有次她跟她妈妈提出要去派出所改名:“母亲大人,我想改名,我要改成白一!”
白晓初摁着她脑袋迫使她转身:“亲爱的女儿,太难听了,赶紧一边儿玩去。”
想完这些,隔壁杨晚兮的通话也结束了,她忽然喊了声:“白蔻。”
“嗯?”白蔻扭头。
杨晚兮一眨不眨地看着她:“今天怎么没看见裴月啊。

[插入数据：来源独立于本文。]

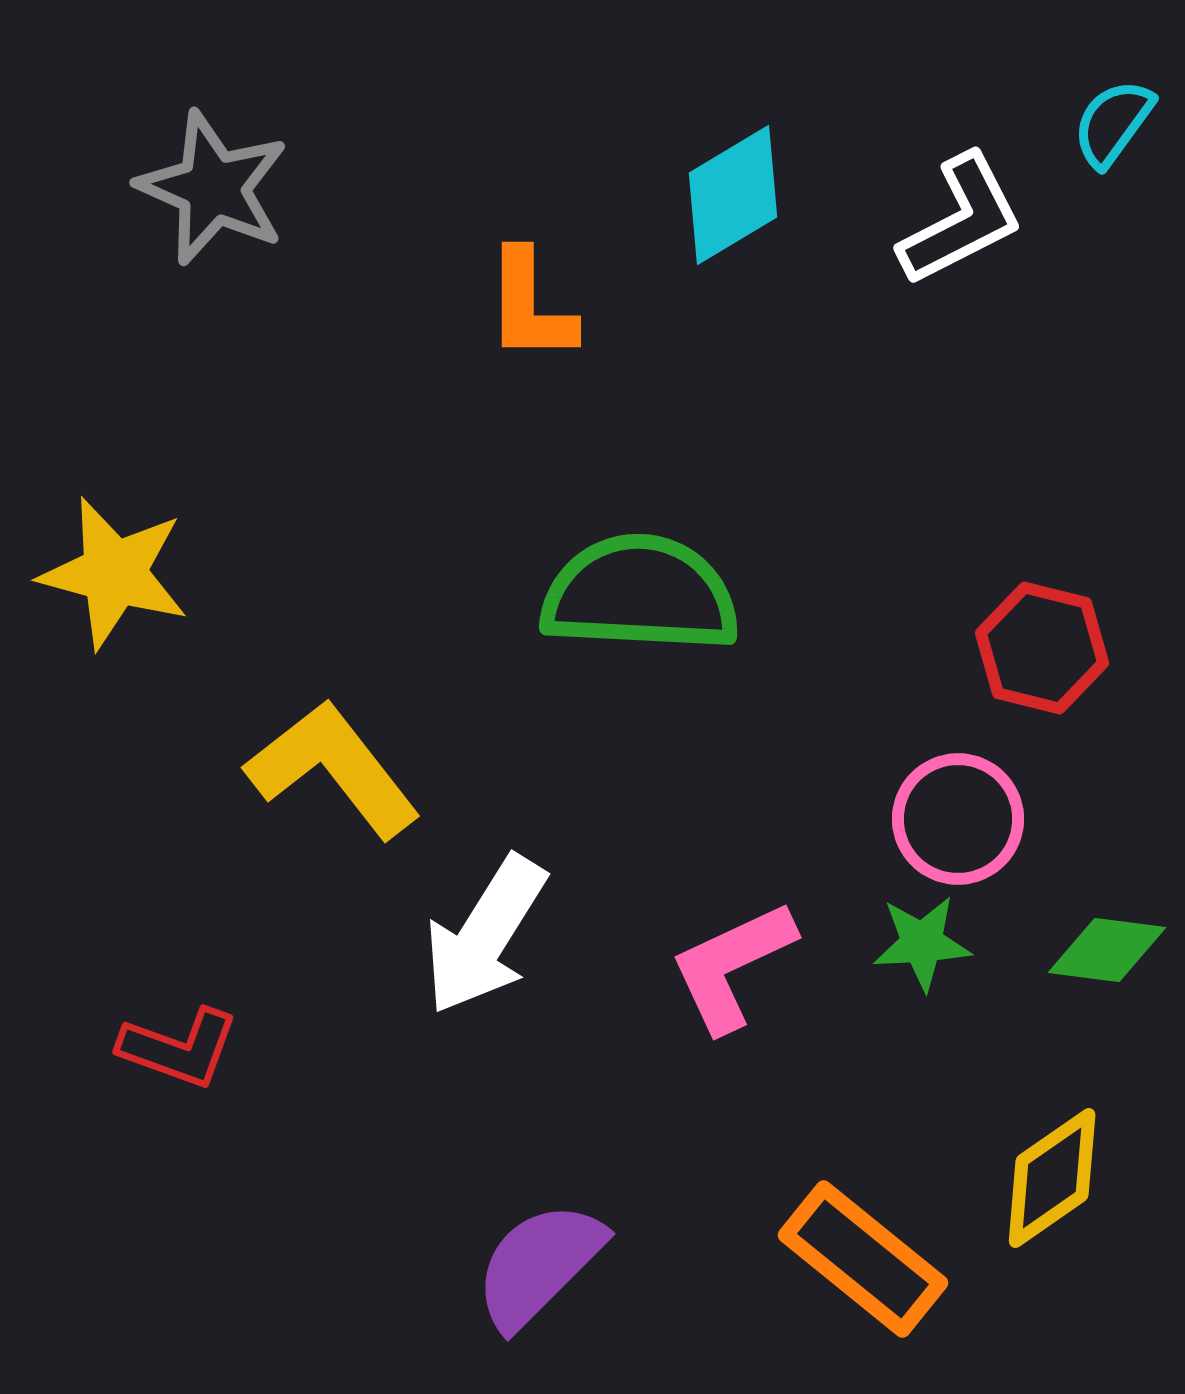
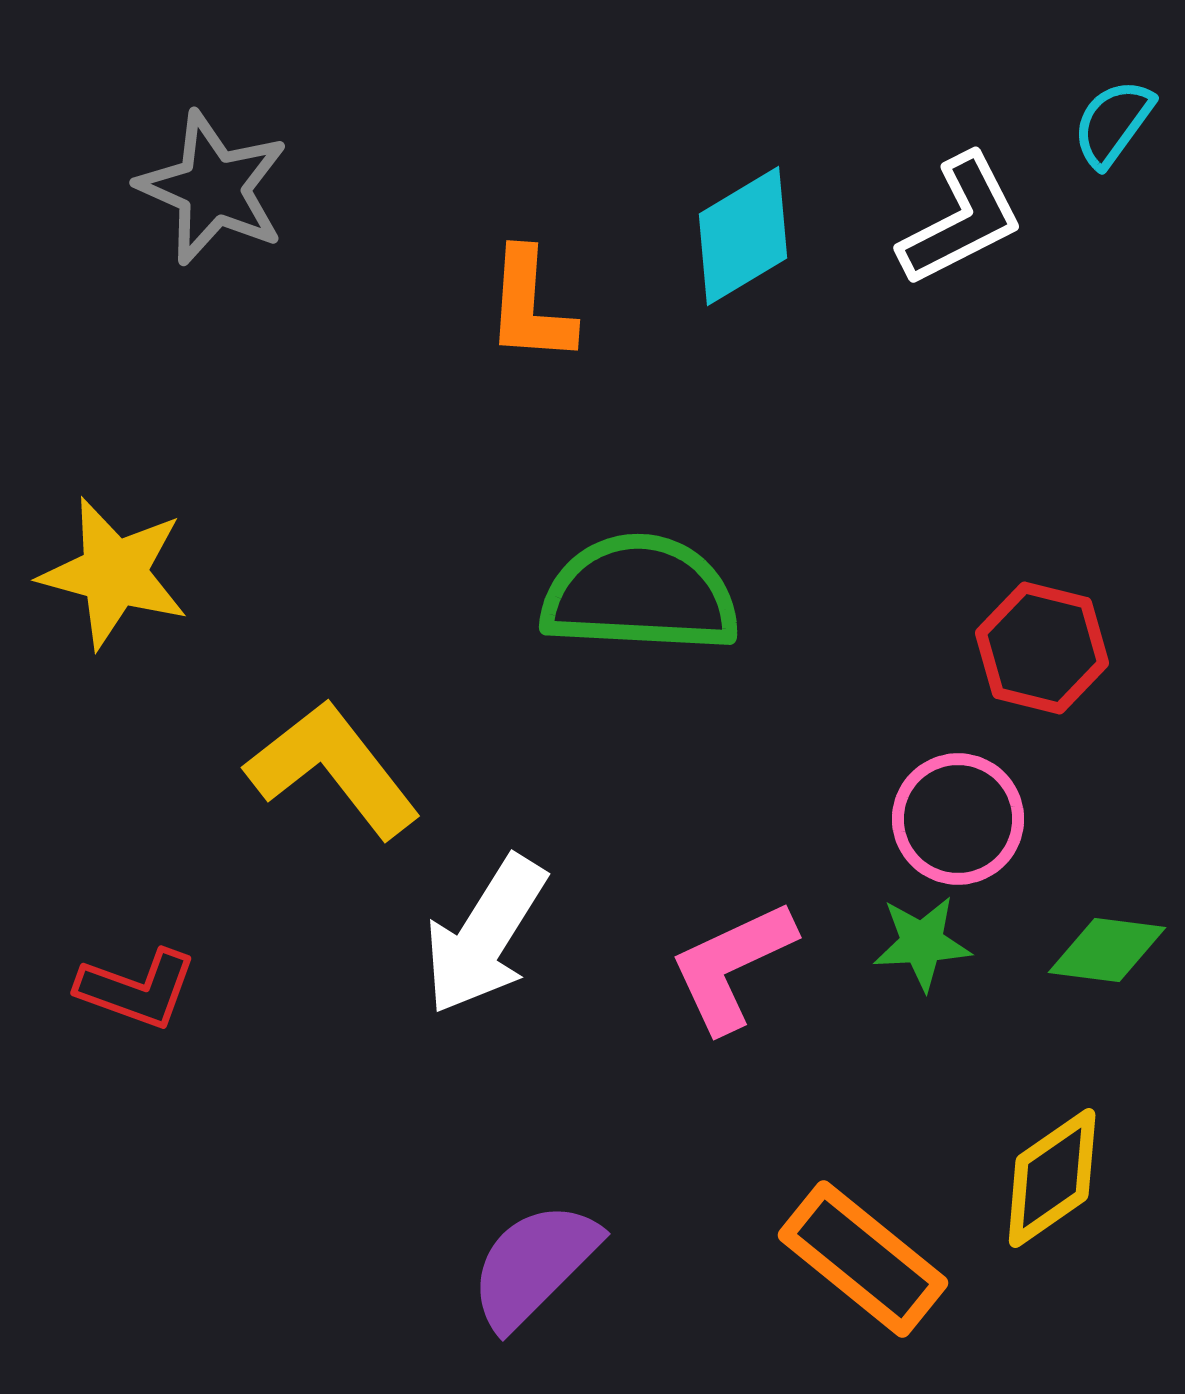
cyan diamond: moved 10 px right, 41 px down
orange L-shape: rotated 4 degrees clockwise
red L-shape: moved 42 px left, 59 px up
purple semicircle: moved 5 px left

”
“……啊?”白蔻眼底慌了下,垂在腿上的手慢慢握拳,“她高二啊,怎么会跟我一起。”
“哦,高二。”杨晚兮挑眉,笑起来,“我记得你们以前关系很好,她高一你初三的时候,不也经常一起吗。”
“那以前是以前呗。”白蔻顿了顿,“当然其实我们现在关系也还行,只是这不是中秋节嘛,大家都有自己的事……喔对,童童她也说有事,明天她要去给她新同桌过生日,你如果很想见她,可能只能后天见了。”
杨晚兮轻轻一问,白蔻就这么稀里糊涂全力输出一通。
“我没有很想见她。”杨晚兮笑说。
“喔,诶,那你突然回来干什么呢?”
“过教师节。”
“啊?”
“明天不是教师节么。”杨晚兮讲,“回来探望老师。”
讲完,杨晚兮不再看白蔻,再次拿起手机,低头,“顺便回来看看你。”
“顺便喔。”白蔻嘀咕一句,“还以为你良心发现知道我姐不回来。”
“……”杨晚兮鼻息间轻轻一笑,“我没这么多良心。”
下车后,杨晚兮陪白蔻回蔚蓝誉峰,她伸手要帮白蔻取书包,白蔻拽着没松说不用了我自己背就行。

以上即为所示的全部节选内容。